The board unanimously approved the district’s education‑for‑employment (PI26) implementation plan, renewed its annual CESA2 contract and completed first readings of a package of policy updates including student supervision, communication boundaries and an AI policy; the items were presented by district staff and resulted in routine approvals.

The McFarland School District board approved a package of administrative items in unanimous votes during the meeting.

Emily Kinser presented the district’s Education for Employment (PI26) academic and career‑planning implementation plan, describing K–12 programming that includes early career exposure, middle‑school alignment using Xello, increased dual‑credit opportunities and a new college and career readiness course for high school. Kinser summarized the plan as a coordinated approach to help students explore career options and build post‑secondary plans. "We have a new college and career readiness course that'll be offered next year," Kinser said, and noted the district’s youth apprenticeship and dual‑credit expansion.

After the presentation a board member moved to approve the plan; the board voted 5–0 to adopt it. Administration said the plan is statutorily required and that progress will be reported through regular superintendent updates.

The board also approved the district’s annual contract with CESA 2, which administration described as a consortium model that saves the district money by sharing services with neighboring districts.

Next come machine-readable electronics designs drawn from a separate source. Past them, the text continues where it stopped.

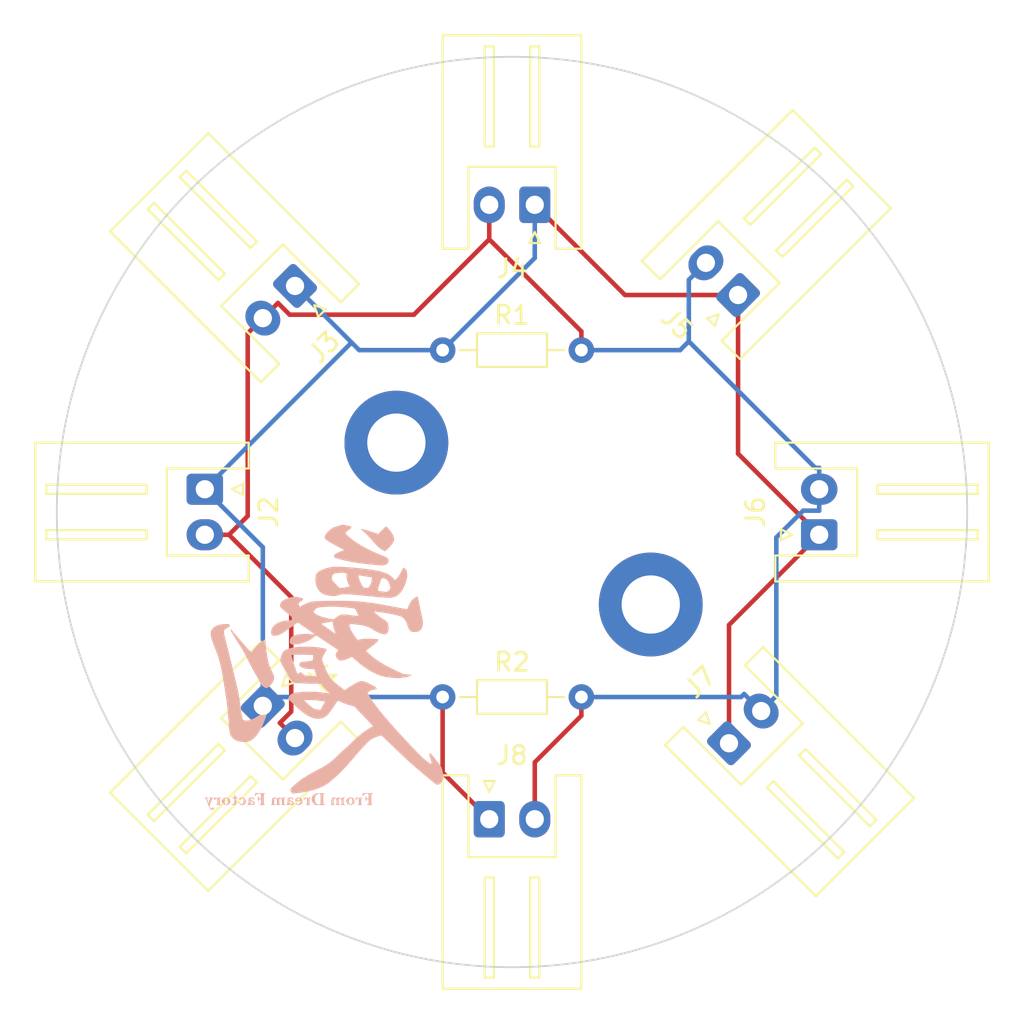
<source format=kicad_pcb>
(kicad_pcb (version 20221018) (generator pcbnew)

  (general
    (thickness 1.6)
  )

  (paper "A4")
  (layers
    (0 "F.Cu" signal)
    (31 "B.Cu" signal)
    (32 "B.Adhes" user "B.Adhesive")
    (33 "F.Adhes" user "F.Adhesive")
    (34 "B.Paste" user)
    (35 "F.Paste" user)
    (36 "B.SilkS" user "B.Silkscreen")
    (37 "F.SilkS" user "F.Silkscreen")
    (38 "B.Mask" user)
    (39 "F.Mask" user)
    (40 "Dwgs.User" user "User.Drawings")
    (41 "Cmts.User" user "User.Comments")
    (42 "Eco1.User" user "User.Eco1")
    (43 "Eco2.User" user "User.Eco2")
    (44 "Edge.Cuts" user)
    (45 "Margin" user)
    (46 "B.CrtYd" user "B.Courtyard")
    (47 "F.CrtYd" user "F.Courtyard")
    (48 "B.Fab" user)
    (49 "F.Fab" user)
    (50 "User.1" user)
    (51 "User.2" user)
    (52 "User.3" user)
    (53 "User.4" user)
    (54 "User.5" user)
    (55 "User.6" user)
    (56 "User.7" user)
    (57 "User.8" user)
    (58 "User.9" user)
  )

  (setup
    (pad_to_mask_clearance 0)
    (pcbplotparams
      (layerselection 0x00010fc_ffffffff)
      (plot_on_all_layers_selection 0x0000000_00000000)
      (disableapertmacros false)
      (usegerberextensions false)
      (usegerberattributes false)
      (usegerberadvancedattributes false)
      (creategerberjobfile false)
      (dashed_line_dash_ratio 12.000000)
      (dashed_line_gap_ratio 3.000000)
      (svgprecision 4)
      (plotframeref false)
      (viasonmask false)
      (mode 1)
      (useauxorigin false)
      (hpglpennumber 1)
      (hpglpenspeed 20)
      (hpglpendiameter 15.000000)
      (dxfpolygonmode true)
      (dxfimperialunits true)
      (dxfusepcbnewfont true)
      (psnegative false)
      (psa4output false)
      (plotreference true)
      (plotvalue true)
      (plotinvisibletext false)
      (sketchpadsonfab false)
      (subtractmaskfromsilk false)
      (outputformat 1)
      (mirror false)
      (drillshape 0)
      (scaleselection 1)
      (outputdirectory "C:/Users/mi201326/Documents/ROBOCON/ROBOCON2023/2023_HONROBO/circuits/CAN_bus/can_bus/canBus_plot/")
    )
  )

  (net 0 "")
  (net 1 "Net-(J1-Pin_1)")
  (net 2 "Net-(J1-Pin_2)")

  (footprint "Connector_JST:JST_XH_S2B-XH-A_1x02_P2.50mm_Horizontal" (layer "F.Cu") (at 138.9166 78.74 45))

  (footprint "MountingHole:MountingHole_3.2mm_M3_ISO7380_Pad" (layer "F.Cu") (at 120.65 62.23))

  (footprint "Connector_JST:JST_XH_S2B-XH-A_1x02_P2.50mm_Horizontal" (layer "F.Cu") (at 128.25 49.17 180))

  (footprint "Connector_JST:JST_XH_S2B-XH-A_1x02_P2.50mm_Horizontal" (layer "F.Cu") (at 139.4144 54.1234 135))

  (footprint "Connector_JST:JST_XH_S2B-XH-A_1x02_P2.50mm_Horizontal" (layer "F.Cu") (at 125.75 82.91))

  (footprint "Connector_JST:JST_XH_S2B-XH-A_1x02_P2.50mm_Horizontal" (layer "F.Cu") (at 143.87 67.29 90))

  (footprint "Resistor_THT:R_Axial_DIN0204_L3.6mm_D1.6mm_P7.62mm_Horizontal" (layer "F.Cu") (at 123.19 76.2))

  (footprint "Resistor_THT:R_Axial_DIN0204_L3.6mm_D1.6mm_P7.62mm_Horizontal" (layer "F.Cu") (at 123.19 57.15))

  (footprint "MountingHole:MountingHole_3.2mm_M3_ISO7380_Pad" (layer "F.Cu") (at 134.62 71.12))

  (footprint "Connector_JST:JST_XH_S2B-XH-A_1x02_P2.50mm_Horizontal" (layer "F.Cu") (at 113.3156 76.6866 -45))

  (footprint "Connector_JST:JST_XH_S2B-XH-A_1x02_P2.50mm_Horizontal" (layer "F.Cu") (at 115.0834 53.6256 -135))

  (footprint "Connector_JST:JST_XH_S2B-XH-A_1x02_P2.50mm_Horizontal" (layer "F.Cu") (at 110.13 64.79 -90))

  (footprint "Musojin_logo:musojin_logo" (layer "B.Cu") (at 118.11 74.93 180))

  (gr_circle (center 127 66.04) (end 152 66.04)
    (stroke (width 0.1) (type default)) (fill none) (layer "Edge.Cuts") (tstamp 45b2faf1-9d88-44c5-afbd-da99a9de3dce))

  (segment (start 143.87 67.29) (end 139.4144 62.8344) (width 0.25) (layer "F.Cu") (net 1) (tstamp 24a6e168-7778-4264-8246-4f3403dcb974))
  (segment (start 138.9166 78.74) (end 138.9166 72.2434) (width 0.25) (layer "F.Cu") (net 1) (tstamp 542cb667-1766-43c7-afce-82a91516490c))
  (segment (start 123.19 76.2) (end 123.19 80.35) (width 0.25) (layer "F.Cu") (net 1) (tstamp 569f1bd8-5926-4edb-aa2a-2f38a507cb04))
  (segment (start 128.25 49.17) (end 133.2034 54.1234) (width 0.25) (layer "F.Cu") (net 1) (tstamp 68411a70-e254-40b1-8583-bcb4e6e1d6a4))
  (segment (start 139.4144 62.8344) (end 139.4144 54.1234) (width 0.25) (layer "F.Cu") (net 1) (tstamp 7960fb1e-62e2-498f-bc08-5c4fa5bad969))
  (segment (start 133.2034 54.1234) (end 139.4144 54.1234) (width 0.25) (layer "F.Cu") (net 1) (tstamp a0e647ff-5cd0-44f0-80b7-ec52e3f45787))
  (segment (start 123.19 80.35) (end 125.75 82.91) (width 0.25) (layer "F.Cu") (net 1) (tstamp cb44c31a-20ed-45f5-aca5-4b68c2b93fed))
  (segment (start 138.9166 72.2434) (end 143.87 67.29) (width 0.25) (layer "F.Cu") (net 1) (tstamp cd9d06cc-b557-43c2-80dc-71c09c8ccf9b))
  (segment (start 113.3156 76.2) (end 123.19 76.2) (width 0.25) (layer "B.Cu") (net 1) (tstamp 141e2534-6fe9-4f25-b9fb-b03a3f76f5f6))
  (segment (start 110.13 64.79) (end 113.3156 67.9756) (width 0.25) (layer "B.Cu") (net 1) (tstamp 363aadde-46dd-4fbc-ac41-e90ea8c06273))
  (segment (start 128.25 52.09) (end 123.19 57.15) (width 0.25) (layer "B.Cu") (net 1) (tstamp 4a0325de-6e59-40e9-add8-7693196e2527))
  (segment (start 118.1889 56.7311) (end 110.13 64.79) (width 0.25) (layer "B.Cu") (net 1) (tstamp 62246b34-5529-47f6-b827-b11228fab0b5))
  (segment (start 113.3156 67.9756) (end 113.3156 76.2) (width 0.25) (layer "B.Cu") (net 1) (tstamp 6540e7b1-b575-4e12-81b4-00210f3e22af))
  (segment (start 123.19 57.15) (end 118.6078 57.15) (width 0.25) (layer "B.Cu") (net 1) (tstamp 9655b66d-2491-4718-beae-f56636aae4ad))
  (segment (start 113.3156 76.2) (end 113.3156 76.6866) (width 0.25) (layer "B.Cu") (net 1) (tstamp d47dd340-a2cb-43dd-812c-0361f975d950))
  (segment (start 128.25 49.17) (end 128.25 52.09) (width 0.25) (layer "B.Cu") (net 1) (tstamp df8d0119-a27e-4fc0-bc28-312a9cfb2fbc))
  (segment (start 118.1889 56.7311) (end 115.0834 53.6256) (width 0.25) (layer "B.Cu") (net 1) (tstamp e40ad9ad-a10b-4fa4-8b8f-5d82779a8793))
  (segment (start 118.6078 57.15) (end 118.1889 56.7311) (width 0.25) (layer "B.Cu") (net 1) (tstamp ea4d4e81-52cf-4acf-a896-11b0d39dcbf5))
  (segment (start 125.75 51.0647) (end 125.75 49.17) (width 0.25) (layer "F.Cu") (net 2) (tstamp 11de1eea-ceb3-4457-960e-d5af98d67ce6))
  (segment (start 114.2524 77.6233) (end 114.8756 77.0001) (width 0.25) (layer "F.Cu") (net 2) (tstamp 1fc6bc70-6cc1-4da2-b84e-332868d41bcd))
  (segment (start 115.0834 78.4544) (end 114.2524 77.6233) (width 0.25) (layer "F.Cu") (net 2) (tstamp 345bf383-880d-428a-888f-e51684fb1ff4))
  (segment (start 114.8756 70.7103) (end 111.4553 67.29) (width 0.25) (layer "F.Cu") (net 2) (tstamp 37693a52-f54e-4140-a809-cb1e32d5bb7c))
  (segment (start 110.13 67.29) (end 111.4553 67.29) (width 0.25) (layer "F.Cu") (net 2) (tstamp 3a1c83d5-50cc-4afb-8420-93434e33c800))
  (segment (start 130.81 76.2) (end 130.81 77.2253) (width 0.25) (layer "F.Cu") (net 2) (tstamp 3c6379f3-1474-4b29-afc8-bdd5308900d8))
  (segment (start 114.7874 55.2031) (end 114.1467 54.5623) (width 0.25) (layer "F.Cu") (net 2) (tstamp 3db7a275-ab1e-488f-87d0-7cba560862c2))
  (segment (start 113.3156 55.3934) (end 112.4846 56.2244) (width 0.25) (layer "F.Cu") (net 2) (tstamp 3f1bba2a-df5d-4263-841d-1221b472dff2))
  (segment (start 130.81 77.2253) (end 128.25 79.7853) (width 0.25) (layer "F.Cu") (net 2) (tstamp 3f73f294-d539-4b5a-a231-e5ec10a3ecab))
  (segment (start 112.4846 66.2607) (end 112.4846 56.2244) (width 0.25) (layer "F.Cu") (net 2) (tstamp 4919bdb5-a1d1-442e-81bd-caa6c83b5885))
  (segment (start 125.75 51.0647) (end 121.6116 55.2031) (width 0.25) (layer "F.Cu") (net 2) (tstamp 57f9e97d-c33f-481e-a921-eb297431dcee))
  (segment (start 128.25 79.7853) (end 128.25 82.91) (width 0.25) (layer "F.Cu") (net 2) (tstamp 62f1a848-1072-444f-a6d9-d6fd8137329d))
  (segment (start 121.6116 55.2031) (end 114.7874 55.2031) (width 0.25) (layer "F.Cu") (net 2) (tstamp 8bd16083-5526-43a0-9157-eddfafeed84f))
  (segment (start 130.81 56.1247) (end 125.75 51.0647) (width 0.25) (layer "F.Cu") (net 2) (tstamp a6148502-9f17-49f9-a9c3-97f510c59a8c))
  (segment (start 111.4553 67.29) (end 112.4846 66.2607) (width 0.25) (layer "F.Cu") (net 2) (tstamp ad0dcfcf-bd1b-417e-9684-ce720aa1f556))
  (segment (start 113.3156 55.3934) (end 114.1467 54.5623) (width 0.25) (layer "F.Cu") (net 2) (tstamp b00fdfd4-92fe-4b9b-b974-6275b9a80c6a))
  (segment (start 130.81 57.15) (end 130.81 56.1247) (width 0.25) (layer "F.Cu") (net 2) (tstamp efc0972e-1280-4da3-b4c1-bc7f8b56711d))
  (segment (start 114.8756 77.0001) (end 114.8756 70.7103) (width 0.25) (layer "F.Cu") (net 2) (tstamp f7fab455-ac5c-4c53-b4b0-1e724ec84536))
  (segment (start 137.6466 52.3556) (end 136.7095 53.2927) (width 0.25) (layer "B.Cu") (net 2) (tstamp 3f1e5fc0-b5e1-4f61-920f-160f6de0eb38))
  (segment (start 139.5824 76.2) (end 139.7473 76.0351) (width 0.25) (layer "B.Cu") (net 2) (tstamp 44a9ea73-0617-4014-925d-24aa030eea7c))
  (segment (start 136.23 57.15) (end 136.7095 56.6705) (width 0.25) (layer "B.Cu") (net 2) (tstamp 47bce164-a02b-4c8e-bf5a-8225d3832865))
  (segment (start 141.5154 67.4384) (end 141.5154 76.1412) (width 0.25) (layer "B.Cu") (net 2) (tstamp 4a29e648-daa4-40ce-b574-7a93cdb63be1))
  (segment (start 140.6844 76.9722) (end 139.7473 76.0351) (width 0.25) (layer "B.Cu") (net 2) (tstamp 4cc90394-bc68-4873-8be5-65f12d8f237d))
  (segment (start 130.81 76.2) (end 139.5824 76.2) (width 0.25) (layer "B.Cu") (net 2) (tstamp 51809db7-7023-4c31-96da-0772c3667f27))
  (segment (start 136.7095 56.6705) (end 143.6537 63.6147) (width 0.25) (layer "B.Cu") (net 2) (tstamp 56560fda-329c-4302-8369-4799cb12c8a7))
  (segment (start 143.87 64.79) (end 143.87 65.9653) (width 0.25) (layer "B.Cu") (net 2) (tstamp 616072b8-a7e6-472c-83c9-32f1f0ffddb0))
  (segment (start 143.87 65.9653) (end 142.9885 65.9653) (width 0.25) (layer "B.Cu") (net 2) (tstamp 72312653-06ab-476f-b5bd-13a19f571035))
  (segment (start 142.9885 65.9653) (end 141.5154 67.4384) (width 0.25) (layer "B.Cu") (net 2) (tstamp 75d742d9-b0ee-448f-8152-d539e14206a9))
  (segment (start 140.6844 76.9722) (end 141.5154 76.1412) (width 0.25) (layer "B.Cu") (net 2) (tstamp 76913869-2313-41c9-91dc-ecf516de4bf1))
  (segment (start 136.7095 56.6705) (end 136.7095 53.2927) (width 0.25) (layer "B.Cu") (net 2) (tstamp a5fa9210-49f0-46a1-a04e-b9a3eeaca2fc))
  (segment (start 130.81 57.15) (end 131.3227 57.15) (width 0.25) (layer "B.Cu") (net 2) (tstamp c77b3cc3-b67b-4094-a3f8-64cf17c4a397))
  (segment (start 143.87 64.79) (end 143.87 63.6147) (width 0.25) (layer "B.Cu") (net 2) (tstamp cdefaadb-05a4-406d-814b-2cd3ec14602d))
  (segment (start 143.6537 63.6147) (end 143.87 63.6147) (width 0.25) (layer "B.Cu") (net 2) (tstamp e7584b26-3deb-4c00-b025-df77bcbedc81))
  (segment (start 131.3227 57.15) (end 136.23 57.15) (width 0.25) (layer "B.Cu") (net 2) (tstamp ef45730a-aab5-45bf-ba83-5508d23ec323))

)

</source>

That contract was approved by voice vote.

In a block vote the board approved the first reading of a set of policy updates and technical corrections, including student supervision and welfare (1213/3213/4213), personal communication devices (5136), student fundraising (5830), purchasing (6320), crowdfunding (6605), non‑district supported activity accounts (6610), gifts/grants/bequests (7320), digital content and accessibility (7540), an artificial intelligence policy (7540‑AI), child abuse and neglect reporting (8462), and district support organization policies (9211/9215). Board members discussed clarifications such as limiting personal text messaging with students, approvals for private transportation and ensuring district‑approved communication tools are used; administrators agreed to revise language and return second readings as needed.

Finally, the board approved recommended student transfers from virtual/alternative programs (WIVA/Destinations Career Academy and Insight School of Wisconsin) back to resident districts due to lack of engagement, and adjourned the meeting at 9:48 p.m.